**Work task:**
Please report every line from the material that contains the word "giúp".
START Given data
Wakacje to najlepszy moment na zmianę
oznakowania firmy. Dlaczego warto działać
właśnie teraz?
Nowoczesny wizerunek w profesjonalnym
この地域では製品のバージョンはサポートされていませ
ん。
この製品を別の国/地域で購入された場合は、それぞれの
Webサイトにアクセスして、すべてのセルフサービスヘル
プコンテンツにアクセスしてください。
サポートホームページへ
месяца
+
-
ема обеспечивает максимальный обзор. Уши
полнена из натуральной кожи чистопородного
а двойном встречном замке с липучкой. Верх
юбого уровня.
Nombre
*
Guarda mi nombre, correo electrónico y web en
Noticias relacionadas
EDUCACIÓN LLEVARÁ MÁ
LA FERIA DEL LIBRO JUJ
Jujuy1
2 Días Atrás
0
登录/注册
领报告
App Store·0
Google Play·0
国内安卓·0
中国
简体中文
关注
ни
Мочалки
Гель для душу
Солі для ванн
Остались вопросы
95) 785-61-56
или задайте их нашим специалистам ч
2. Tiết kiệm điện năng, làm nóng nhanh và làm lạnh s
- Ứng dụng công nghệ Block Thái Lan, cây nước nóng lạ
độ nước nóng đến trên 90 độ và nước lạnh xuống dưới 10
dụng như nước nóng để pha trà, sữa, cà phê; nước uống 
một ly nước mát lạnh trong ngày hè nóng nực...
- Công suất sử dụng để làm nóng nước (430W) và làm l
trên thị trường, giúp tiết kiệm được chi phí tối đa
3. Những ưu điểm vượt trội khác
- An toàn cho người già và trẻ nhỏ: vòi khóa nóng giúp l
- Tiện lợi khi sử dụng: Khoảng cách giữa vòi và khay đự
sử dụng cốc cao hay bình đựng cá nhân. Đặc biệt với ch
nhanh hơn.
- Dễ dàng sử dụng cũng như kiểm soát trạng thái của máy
END Given data
**Result of the exercise:**
trên thị trường, giúp tiết kiệm được chi phí tối đa
- An toàn cho người già và trẻ nhỏ: vòi khóa nóng giúp l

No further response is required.